To the contrary, he said, “the university and TUPD are on the record as being opposed to militarization, have made community policing a priority for many years, and have policies and training in place that emphasize that everyone, regardless of background, must be treated with dignity and respect.”

He added that “some members of the Tufts community subsequently expressed concern that the university participated in the conference. A number of university leaders met with members of the community to better understand these concerns. The dialogue was helpful, and we appreciated the thoughtful comments contributed by students and others.”

Collins stressed that Tufts is “committed to providing a safe and secure environment in which students, faculty, staff and visitors can live, work and learn safely.
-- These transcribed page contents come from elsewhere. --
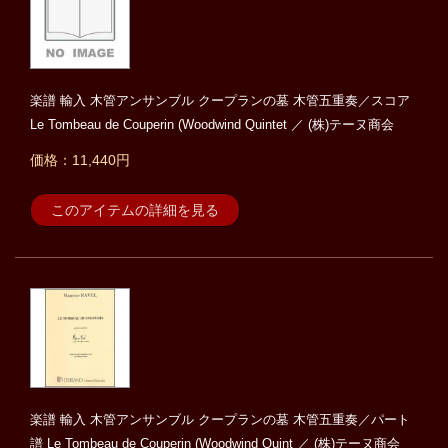
楽譜 輸入 木管アンサンブル クープランの墓 木管五重奏／スコア
Le Tombeau de Couperin (Woodwind Quintet ／ (株)テーヌ商会
価格：11,440円
このアイテムの詳細を見る
楽譜 輸入 木管アンサンブル クープランの墓 木管五重奏／パート
譜 Le Tombeau de Couperin (Woodwind Quint ／ (株)テーヌ商会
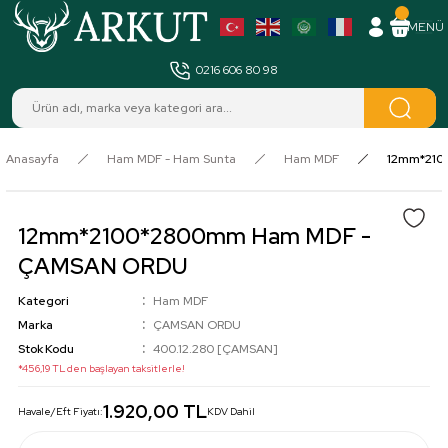
MENÜ
0216 606 80 98
Anasayfa
Ham MDF - Ham Sunta
Ham MDF
12mm*210
12mm*2100*2800mm Ham MDF -
ÇAMSAN ORDU
Kategori
Ham MDF
Marka
ÇAMSAN ORDU
Stok Kodu
400.12.280 [ÇAMSAN]
*456,19 TL den başlayan taksitlerle!
1.920,00 TL
Havale/Eft Fiyatı:
KDV Dahil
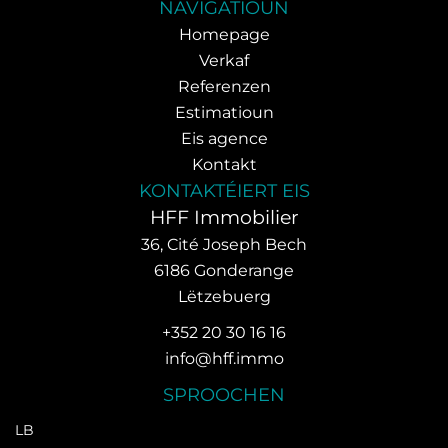
NAVIGATIOUN
Homepage
Verkaf
Referenzen
Estimatioun
Eis agence
Kontakt
KONTAKTÉIERT EIS
HFF Immobilier
36, Cité Joseph Bech
6186
Gonderange
Lëtzebuerg
+352 20 30 16 16
info@hff.immo
SPROOCHEN
LB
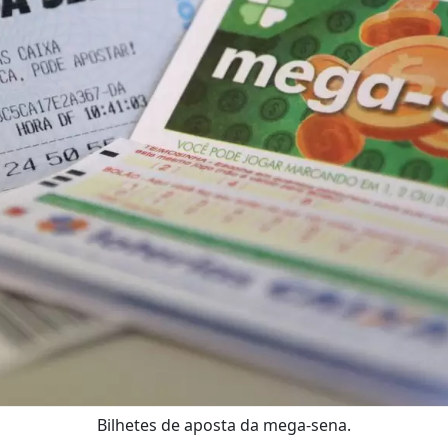
Bilhetes de aposta da mega-sena.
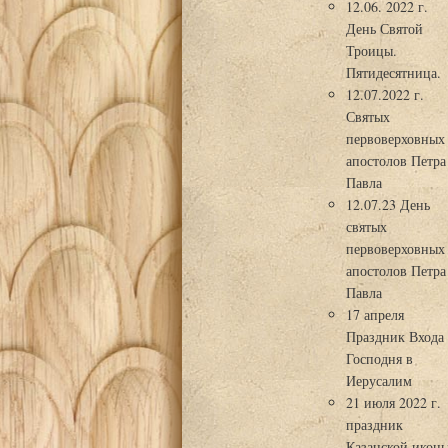
12.06. 2022 г.
День Святой
Троицы.
Пятидесятница.
12.07.2022 г.
Святых
первоверховных
апостолов Петра
Павла
12.07.23 День
святых
первоверховных
апостолов Петра
Павла
17 апреля
Праздник Входа
Господня в
Иерусалим
21 июля 2022 г.
праздник
Казанской икон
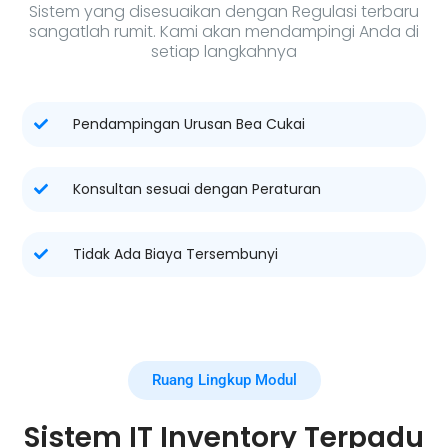
Sistem yang disesuaikan dengan Regulasi terbaru
sangatlah rumit. Kami akan mendampingi Anda di
setiap langkahnya
Pendampingan Urusan Bea Cukai
Konsultan sesuai dengan Peraturan
Tidak Ada Biaya Tersembunyi
Ruang Lingkup Modul
Sistem IT Inventory Terpadu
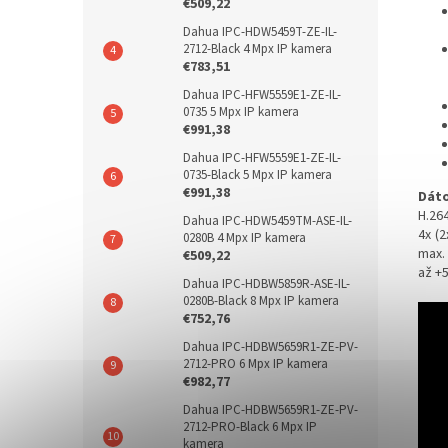
€509,22
Dahua IPC-HDW5459T-ZE-IL-
2712-Black 4 Mpx IP kamera
€783,51
Dahua IPC-HFW5559E1-ZE-IL-
0735 5 Mpx IP kamera
€991,38
Dahua IPC-HFW5559E1-ZE-IL-
0735-Black 5 Mpx IP kamera
€991,38
Dáto
H.264
Dahua IPC-HDW5459TM-ASE-IL-
4x (2
0280B 4 Mpx IP kamera
max.
€509,22
až +5
Dahua IPC-HDBW5859R-ASE-IL-
0280B-Black 8 Mpx IP kamera
€752,76
Dahua IPC-HDBW5659R1-ZE-PV-
2712-PRO 6 Mpx IP kamera
€982,77
Dahua IPC-HDBW5659R1-ZE-PV-
2712-PRO-Black 6 Mpx IP
kamera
TUPD appreciates the collaboration of community members in helping to achieve these goals.”

‘Narrative injects anti-Israel hate and divisiveness onto campus’

Pro-Israel groups slammed the Tufts SJP campaign.

Academic Engagement Network executive director Miriam Elman told JNS, “Should this referendum pass, it will make Tufts the first university in the country to endorse ‘Deadly Exchange,’ an undeniably antisemitic campaign that blatantly traffics in antisemitic tropes and canards about Jewish power, money and influence.”

“The campaign, which has been heavily promoted by vehemently anti-Israel activists and organizations for over three years now, is moving rapidly from municipalities onto campuses,” said Elman. “But Tufts is the first campus where we are seeing not only events to promote the campaign, but a campus-wide student referendum which will in all likelihood be up for a vote in April.”

“Exchange programs like the National Counter-Terrorism Seminar are intended to train law enforcement about the latest and most effective practices in preventing and preparing for emergency terrorist situations,” AMCHA Initiative co-founder and director Tammi Rossman-Benjamin told JNS. “Executives from law-enforcement agencies throughout New England attended to learn from the best of the best so that they can keep our citizens safe, and Tufts police specifically signed up to make sure they are best prepared to keep Tufts students safe.”

“SJP is manipulating this as another opportunity to push a narrative that injects anti-Israel hate and divisiveness onto campus,” she continued. “Which is why it comes as no surprise that the ‘Deadly Exchange’ program has been exposed as a virulently antisemitic campaign that uses classic antisemitic canards of Jewish power and blood libel to demonize Israel and Israel’s supporters. That was exactly SJP’s intent: to target and harass Jewish students and to suppress and marginalize their voices on campus.”

StandWithUs CEO Roz Rothstein explained it to JNS as “an antisemitic conspiracy theory which can only harm the fight for racial equality and criminal-justice reform. Those who promote it have no concrete evidence to support their claims. They are lying to the public in order to dehumanize Israelis and Jews. Tufts should be ashamed that this hate is gaining any traction on campus and the administration has an obligation to unequivocally condemn it and take concrete steps to protect Jewish students.”

Scholars for Peace in the Middle East executive director Asaf Romirowsky emailed JNS that the campaign “is yet another example of falsehoods and propaganda where pro-BDS groups like JVP and SJP blame brutality and discriminatory policing practices (which of course are practiced in Israel) on U.S.-Israeli relations citing exchange programs between the U.S. police departments and the military” with the Israel Defense Forces, even though “such joint programs between the U.S. armed services and Israeli ones both domestic and overseas have saved and protected countless American servicemen and women in Iraq, Afghanistan and elsewhere.”